In some earlier stories; the acceptance of trade, the "King companionable in a taproom," and the equivalence of king and commoner in death are all fully realized in Shakespeare.

I grant you, though, that even Shakespeare's Samwise would probably have only wound up innkeeping, rather than being elevated to Mayor. "'Twould save me havin' to learn that iambic pentameter, anyhow, Mister Frodo."
Date: 2004-01-03 11:28 am (UTC)

From: [identity profile] lhn.livejournal.com
Well, Shakespeare being Shakespeare, I suspect that there are a lot of cases where we could take a page from South Park and say "Shakespeare already did it!" The manner of the portrayal still doesn't feel quite the same to me, but that's a tougher distinction to draw. (And of course there's acknowledged direct influence of Shakespeare on Tolkien. The Ents were the product of his disappointment with the way Birnam wood came to Dunsinane in Macbeth. I'm also pretty sure that the "no living man" prophecy was a retake on the whole "no man of woman born" bit.)

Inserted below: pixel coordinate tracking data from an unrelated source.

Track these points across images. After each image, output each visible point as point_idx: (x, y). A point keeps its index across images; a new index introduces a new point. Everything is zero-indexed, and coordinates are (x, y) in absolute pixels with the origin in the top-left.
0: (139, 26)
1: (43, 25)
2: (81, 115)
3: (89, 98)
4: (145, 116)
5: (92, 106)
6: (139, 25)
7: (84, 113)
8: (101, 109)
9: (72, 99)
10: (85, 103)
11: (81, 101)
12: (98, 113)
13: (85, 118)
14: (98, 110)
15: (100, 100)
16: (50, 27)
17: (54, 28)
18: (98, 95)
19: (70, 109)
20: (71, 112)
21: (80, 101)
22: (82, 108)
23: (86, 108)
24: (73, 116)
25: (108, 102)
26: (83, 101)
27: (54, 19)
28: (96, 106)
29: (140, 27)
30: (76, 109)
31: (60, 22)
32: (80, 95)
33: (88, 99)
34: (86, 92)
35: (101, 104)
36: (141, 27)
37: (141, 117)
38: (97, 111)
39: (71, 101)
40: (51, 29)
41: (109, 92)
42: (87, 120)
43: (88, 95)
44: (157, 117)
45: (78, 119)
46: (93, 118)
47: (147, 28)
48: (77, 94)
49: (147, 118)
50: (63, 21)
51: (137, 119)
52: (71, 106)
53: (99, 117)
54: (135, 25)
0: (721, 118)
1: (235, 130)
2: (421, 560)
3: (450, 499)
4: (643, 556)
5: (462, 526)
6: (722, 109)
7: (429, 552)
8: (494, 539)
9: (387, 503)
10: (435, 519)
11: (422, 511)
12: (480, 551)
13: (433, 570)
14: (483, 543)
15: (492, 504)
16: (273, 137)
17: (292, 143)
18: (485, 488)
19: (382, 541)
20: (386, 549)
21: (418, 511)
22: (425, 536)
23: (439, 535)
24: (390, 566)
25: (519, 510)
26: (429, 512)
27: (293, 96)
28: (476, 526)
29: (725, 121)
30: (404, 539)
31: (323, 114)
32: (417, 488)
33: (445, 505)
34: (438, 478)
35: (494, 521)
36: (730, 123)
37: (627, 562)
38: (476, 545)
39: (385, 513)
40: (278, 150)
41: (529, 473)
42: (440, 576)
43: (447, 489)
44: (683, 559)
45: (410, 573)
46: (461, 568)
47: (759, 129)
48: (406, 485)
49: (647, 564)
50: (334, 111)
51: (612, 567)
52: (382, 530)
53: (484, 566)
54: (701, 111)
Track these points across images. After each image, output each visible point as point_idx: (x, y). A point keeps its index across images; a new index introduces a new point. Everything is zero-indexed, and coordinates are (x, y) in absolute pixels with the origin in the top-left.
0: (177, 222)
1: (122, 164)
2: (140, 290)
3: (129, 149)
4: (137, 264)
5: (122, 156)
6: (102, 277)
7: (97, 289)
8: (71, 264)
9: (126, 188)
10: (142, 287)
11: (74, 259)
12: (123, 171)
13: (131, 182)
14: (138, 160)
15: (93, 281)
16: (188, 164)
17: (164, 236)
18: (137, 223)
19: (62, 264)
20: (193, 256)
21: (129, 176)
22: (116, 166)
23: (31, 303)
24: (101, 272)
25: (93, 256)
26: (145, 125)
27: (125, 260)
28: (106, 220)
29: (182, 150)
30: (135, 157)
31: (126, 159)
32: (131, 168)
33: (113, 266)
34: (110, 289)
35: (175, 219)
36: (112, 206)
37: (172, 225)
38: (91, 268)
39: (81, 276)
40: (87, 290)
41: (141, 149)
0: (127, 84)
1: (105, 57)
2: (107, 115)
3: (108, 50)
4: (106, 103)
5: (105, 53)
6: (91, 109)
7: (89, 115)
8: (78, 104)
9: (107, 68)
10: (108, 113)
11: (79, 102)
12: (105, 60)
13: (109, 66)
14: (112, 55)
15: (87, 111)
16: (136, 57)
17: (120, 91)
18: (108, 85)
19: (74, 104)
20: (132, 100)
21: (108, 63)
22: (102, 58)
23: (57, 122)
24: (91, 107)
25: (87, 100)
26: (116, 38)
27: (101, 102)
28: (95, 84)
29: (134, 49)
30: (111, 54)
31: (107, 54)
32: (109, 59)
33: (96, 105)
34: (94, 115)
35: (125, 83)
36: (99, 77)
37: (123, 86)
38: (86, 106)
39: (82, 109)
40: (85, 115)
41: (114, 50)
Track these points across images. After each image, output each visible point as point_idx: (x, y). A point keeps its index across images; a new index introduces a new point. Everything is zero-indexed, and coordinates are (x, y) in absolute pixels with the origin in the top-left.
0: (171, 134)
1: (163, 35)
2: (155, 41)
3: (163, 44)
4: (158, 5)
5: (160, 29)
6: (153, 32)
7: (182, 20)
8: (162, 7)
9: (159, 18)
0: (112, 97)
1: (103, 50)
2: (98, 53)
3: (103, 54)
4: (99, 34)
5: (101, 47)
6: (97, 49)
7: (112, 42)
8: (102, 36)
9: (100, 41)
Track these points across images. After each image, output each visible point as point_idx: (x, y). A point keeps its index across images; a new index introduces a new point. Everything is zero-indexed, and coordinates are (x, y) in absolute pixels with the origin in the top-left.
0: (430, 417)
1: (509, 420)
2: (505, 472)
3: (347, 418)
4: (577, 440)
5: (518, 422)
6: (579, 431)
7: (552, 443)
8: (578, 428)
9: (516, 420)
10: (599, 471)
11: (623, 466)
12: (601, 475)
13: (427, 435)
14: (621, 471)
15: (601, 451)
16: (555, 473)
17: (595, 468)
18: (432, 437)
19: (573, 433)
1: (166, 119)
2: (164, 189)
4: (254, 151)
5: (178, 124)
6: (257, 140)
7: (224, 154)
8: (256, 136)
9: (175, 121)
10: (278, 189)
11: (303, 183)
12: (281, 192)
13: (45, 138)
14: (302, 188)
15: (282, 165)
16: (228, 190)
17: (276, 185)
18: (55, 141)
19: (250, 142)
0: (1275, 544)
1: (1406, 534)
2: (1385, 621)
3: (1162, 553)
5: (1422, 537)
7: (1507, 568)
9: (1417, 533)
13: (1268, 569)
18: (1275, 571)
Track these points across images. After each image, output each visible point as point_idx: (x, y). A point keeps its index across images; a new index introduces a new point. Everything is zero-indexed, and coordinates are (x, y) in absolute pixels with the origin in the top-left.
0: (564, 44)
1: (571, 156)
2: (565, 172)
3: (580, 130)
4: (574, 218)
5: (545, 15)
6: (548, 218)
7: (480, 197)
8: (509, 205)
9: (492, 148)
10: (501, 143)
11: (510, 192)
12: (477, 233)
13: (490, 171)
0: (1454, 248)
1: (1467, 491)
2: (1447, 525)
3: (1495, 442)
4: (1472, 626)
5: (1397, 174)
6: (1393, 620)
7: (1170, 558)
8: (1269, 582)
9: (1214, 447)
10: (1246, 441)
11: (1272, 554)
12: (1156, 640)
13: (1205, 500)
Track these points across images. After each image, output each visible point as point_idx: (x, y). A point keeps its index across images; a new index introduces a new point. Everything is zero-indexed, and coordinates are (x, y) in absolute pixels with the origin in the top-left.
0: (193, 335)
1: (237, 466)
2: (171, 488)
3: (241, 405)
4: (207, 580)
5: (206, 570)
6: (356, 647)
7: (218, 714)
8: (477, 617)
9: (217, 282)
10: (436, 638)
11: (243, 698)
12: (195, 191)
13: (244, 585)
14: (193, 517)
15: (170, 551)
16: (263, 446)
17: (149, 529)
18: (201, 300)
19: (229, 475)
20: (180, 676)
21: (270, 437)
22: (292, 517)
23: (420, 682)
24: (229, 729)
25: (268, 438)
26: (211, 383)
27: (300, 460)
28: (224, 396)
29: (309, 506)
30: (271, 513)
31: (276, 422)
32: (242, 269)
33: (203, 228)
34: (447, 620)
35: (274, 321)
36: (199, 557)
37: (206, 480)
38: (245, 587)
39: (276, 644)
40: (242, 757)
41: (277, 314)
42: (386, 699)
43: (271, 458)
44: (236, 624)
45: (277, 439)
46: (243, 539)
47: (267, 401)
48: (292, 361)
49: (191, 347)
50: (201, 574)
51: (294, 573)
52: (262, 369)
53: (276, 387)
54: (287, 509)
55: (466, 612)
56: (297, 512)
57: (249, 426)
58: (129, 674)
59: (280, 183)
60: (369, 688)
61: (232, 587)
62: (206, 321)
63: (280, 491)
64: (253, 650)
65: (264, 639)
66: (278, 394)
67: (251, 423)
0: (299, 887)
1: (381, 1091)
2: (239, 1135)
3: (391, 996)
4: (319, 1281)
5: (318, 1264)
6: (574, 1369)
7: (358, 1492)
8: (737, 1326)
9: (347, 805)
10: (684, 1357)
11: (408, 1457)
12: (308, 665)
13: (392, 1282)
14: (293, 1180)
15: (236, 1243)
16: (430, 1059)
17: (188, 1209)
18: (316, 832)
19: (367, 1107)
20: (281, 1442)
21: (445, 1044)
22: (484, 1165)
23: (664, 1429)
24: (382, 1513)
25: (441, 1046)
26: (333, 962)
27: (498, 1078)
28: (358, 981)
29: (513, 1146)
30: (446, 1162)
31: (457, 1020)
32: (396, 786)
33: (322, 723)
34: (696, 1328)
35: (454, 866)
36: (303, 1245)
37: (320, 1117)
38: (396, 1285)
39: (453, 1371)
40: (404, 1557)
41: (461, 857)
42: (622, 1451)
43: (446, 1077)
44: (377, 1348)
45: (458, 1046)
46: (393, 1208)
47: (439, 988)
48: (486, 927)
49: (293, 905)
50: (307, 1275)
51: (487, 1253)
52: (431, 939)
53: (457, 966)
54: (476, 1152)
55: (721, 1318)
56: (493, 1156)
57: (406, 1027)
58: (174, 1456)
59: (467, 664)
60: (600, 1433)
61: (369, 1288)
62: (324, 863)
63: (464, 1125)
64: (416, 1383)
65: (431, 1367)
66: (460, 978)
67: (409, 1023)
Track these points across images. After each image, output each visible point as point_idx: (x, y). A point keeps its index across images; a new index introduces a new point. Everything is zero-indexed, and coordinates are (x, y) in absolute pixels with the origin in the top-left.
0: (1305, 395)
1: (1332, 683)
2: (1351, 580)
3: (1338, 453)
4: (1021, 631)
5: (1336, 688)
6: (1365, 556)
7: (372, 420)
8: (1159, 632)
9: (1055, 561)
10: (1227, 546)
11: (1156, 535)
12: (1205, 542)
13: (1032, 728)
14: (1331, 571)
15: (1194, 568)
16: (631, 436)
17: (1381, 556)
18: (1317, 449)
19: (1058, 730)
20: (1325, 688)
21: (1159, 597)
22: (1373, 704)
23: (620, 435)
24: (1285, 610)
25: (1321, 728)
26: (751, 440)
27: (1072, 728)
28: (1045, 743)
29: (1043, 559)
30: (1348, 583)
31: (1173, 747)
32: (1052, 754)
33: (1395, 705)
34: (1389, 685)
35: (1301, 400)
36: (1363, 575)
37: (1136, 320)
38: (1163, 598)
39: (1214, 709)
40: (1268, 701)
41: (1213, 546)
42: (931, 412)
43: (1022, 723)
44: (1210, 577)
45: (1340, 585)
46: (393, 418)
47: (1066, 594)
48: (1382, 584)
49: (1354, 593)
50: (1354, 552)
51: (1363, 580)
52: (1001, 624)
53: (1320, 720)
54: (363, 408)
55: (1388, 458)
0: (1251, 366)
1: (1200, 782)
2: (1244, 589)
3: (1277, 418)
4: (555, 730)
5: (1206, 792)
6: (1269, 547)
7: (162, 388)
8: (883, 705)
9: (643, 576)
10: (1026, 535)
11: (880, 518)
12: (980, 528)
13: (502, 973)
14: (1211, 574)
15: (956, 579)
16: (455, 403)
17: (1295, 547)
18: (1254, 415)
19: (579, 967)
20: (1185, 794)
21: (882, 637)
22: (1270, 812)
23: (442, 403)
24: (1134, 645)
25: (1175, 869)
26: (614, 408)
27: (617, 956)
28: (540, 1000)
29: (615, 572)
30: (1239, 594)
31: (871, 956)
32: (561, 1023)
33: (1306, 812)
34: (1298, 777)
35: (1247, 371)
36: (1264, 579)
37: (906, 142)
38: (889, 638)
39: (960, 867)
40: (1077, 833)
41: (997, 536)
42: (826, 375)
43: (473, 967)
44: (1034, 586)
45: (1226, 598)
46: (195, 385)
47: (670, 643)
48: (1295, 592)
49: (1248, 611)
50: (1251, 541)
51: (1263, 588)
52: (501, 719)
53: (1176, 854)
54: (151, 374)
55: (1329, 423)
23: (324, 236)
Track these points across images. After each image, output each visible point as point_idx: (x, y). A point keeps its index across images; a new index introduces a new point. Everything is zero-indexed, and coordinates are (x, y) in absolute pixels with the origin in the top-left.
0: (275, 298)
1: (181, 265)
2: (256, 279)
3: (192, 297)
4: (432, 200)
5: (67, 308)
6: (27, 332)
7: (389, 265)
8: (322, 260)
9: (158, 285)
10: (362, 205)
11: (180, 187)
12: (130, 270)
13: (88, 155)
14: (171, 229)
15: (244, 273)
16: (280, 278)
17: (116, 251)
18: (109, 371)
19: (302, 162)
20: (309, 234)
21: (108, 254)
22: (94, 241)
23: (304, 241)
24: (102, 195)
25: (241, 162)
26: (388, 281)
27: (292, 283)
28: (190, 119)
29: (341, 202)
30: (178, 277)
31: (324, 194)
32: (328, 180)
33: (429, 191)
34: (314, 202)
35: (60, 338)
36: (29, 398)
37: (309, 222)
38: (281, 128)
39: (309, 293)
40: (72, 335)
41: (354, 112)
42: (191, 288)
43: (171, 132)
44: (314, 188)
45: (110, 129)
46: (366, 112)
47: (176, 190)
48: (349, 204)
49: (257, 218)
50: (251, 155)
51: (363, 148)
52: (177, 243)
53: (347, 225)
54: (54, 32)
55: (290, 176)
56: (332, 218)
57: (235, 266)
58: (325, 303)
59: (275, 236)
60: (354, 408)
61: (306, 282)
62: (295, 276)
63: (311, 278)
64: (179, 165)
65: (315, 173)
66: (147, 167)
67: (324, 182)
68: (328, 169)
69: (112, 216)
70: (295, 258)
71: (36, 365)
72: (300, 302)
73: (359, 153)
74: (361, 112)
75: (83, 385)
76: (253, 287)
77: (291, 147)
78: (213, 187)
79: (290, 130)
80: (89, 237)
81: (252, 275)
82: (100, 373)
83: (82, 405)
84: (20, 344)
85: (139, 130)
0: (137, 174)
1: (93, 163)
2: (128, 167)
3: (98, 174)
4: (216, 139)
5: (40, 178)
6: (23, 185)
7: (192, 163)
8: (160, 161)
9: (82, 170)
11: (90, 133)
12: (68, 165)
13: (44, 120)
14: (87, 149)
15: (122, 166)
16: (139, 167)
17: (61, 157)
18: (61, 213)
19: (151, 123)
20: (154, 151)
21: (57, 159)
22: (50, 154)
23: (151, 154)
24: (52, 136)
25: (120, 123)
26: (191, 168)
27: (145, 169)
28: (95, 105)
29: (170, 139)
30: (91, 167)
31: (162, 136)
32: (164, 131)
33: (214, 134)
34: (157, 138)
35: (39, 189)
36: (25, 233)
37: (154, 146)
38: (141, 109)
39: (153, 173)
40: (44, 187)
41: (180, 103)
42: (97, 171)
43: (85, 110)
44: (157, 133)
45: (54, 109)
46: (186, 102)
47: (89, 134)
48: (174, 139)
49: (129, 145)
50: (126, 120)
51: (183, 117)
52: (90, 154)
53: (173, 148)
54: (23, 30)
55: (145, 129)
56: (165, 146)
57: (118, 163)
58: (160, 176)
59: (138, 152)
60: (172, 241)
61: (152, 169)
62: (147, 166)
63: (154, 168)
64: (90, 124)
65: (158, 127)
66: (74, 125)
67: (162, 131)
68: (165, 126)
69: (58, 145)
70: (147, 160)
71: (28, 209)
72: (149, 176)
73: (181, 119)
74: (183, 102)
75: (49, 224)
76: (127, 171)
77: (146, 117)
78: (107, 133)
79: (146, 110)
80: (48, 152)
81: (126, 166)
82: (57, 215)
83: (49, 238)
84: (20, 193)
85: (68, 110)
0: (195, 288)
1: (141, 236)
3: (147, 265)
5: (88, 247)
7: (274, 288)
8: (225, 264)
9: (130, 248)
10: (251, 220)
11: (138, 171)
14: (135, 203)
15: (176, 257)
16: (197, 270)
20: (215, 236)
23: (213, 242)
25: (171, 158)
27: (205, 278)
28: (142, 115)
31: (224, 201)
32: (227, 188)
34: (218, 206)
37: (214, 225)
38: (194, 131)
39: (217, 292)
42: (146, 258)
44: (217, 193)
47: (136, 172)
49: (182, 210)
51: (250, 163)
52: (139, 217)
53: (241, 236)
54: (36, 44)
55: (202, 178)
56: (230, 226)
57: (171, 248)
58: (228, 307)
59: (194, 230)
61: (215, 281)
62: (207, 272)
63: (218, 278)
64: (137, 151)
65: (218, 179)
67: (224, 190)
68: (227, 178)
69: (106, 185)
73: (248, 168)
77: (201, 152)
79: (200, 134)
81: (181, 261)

Though Jackson's Aragorn is actually much more like Prince Hal than Tolkien's (the debt being explicitly acknowledged by movie Aragorn's speech before the Black Gate). While presumably the King Elessar of the books doesn't get much of a chance to hang out in the Prancing Pony after his coronation, there isn't any sense that he has to firmly put his past behind him, let alone outright deny it a la "I know thee not, old man." Granted, it helps that he picked more respectable lowborn companions than Hal did. But I think the idea that, even after he's claimed the kingship, it's still appropriate for his commoner friends to greet him with "Strider! How splendid! ... How did you do it?" (to the extent that Aragorn gently rebukes the highest noble in the realm for objecting) belongs to a comparatively recent strain of thought. Especially when found in the mind of a conscious reactionary rather than some radical Leveller type.
Date: 2004-01-02 02:38 pm (UTC)

From: [identity profile] lhn.livejournal.com
Clearly, a lot the inspiration for Tolkien's unusual aesthetic comes from his love affair with the rustic English countryside. But that was hollowing out in the early 20th century because farming was becoming unprofitable and people were surging into the cities. There are no cities to go to in Eriador.

It's also an exaggerated version of the early Dark Ages, when settled farmland went back to wilderness and cities dwindled into villages. Europe was never as desolate as Eriador, of course, but there was a general drop in population and social organization, and the perceived level of both was probably worse than the actuality. The idea of widely-scattered settlements with long distances between them (and half-understood remnants of an old high culture dotting the landscape) fits what I know of Beowulf, for example.

Date: 2004-01-02 05:24 pm (UTC)

From: [identity profile] snowy-owlet.livejournal.com
That sort of "longing for that which is no longer (and maybe never have been)" strikes me as more romantic than modernist: am I way off kilter with that?
Date: 2004-01-06 07:15 am (UTC)

From: [identity profile] muckefuck.livejournal.com
No, that would be the "antimodernist" part of "modern antimodernist". The modern parts would be, as [livejournal.com profile] lhn points out, primarily the social mobility plus the Hobbits seemingly having the benefits of industralised society without any of the costs.

His work is an interesting marriage of epic (an aristocratic literary form) and novel (the quintessentially bourgeois one). I'm not sure anyone else has handled the blend with as much finesse.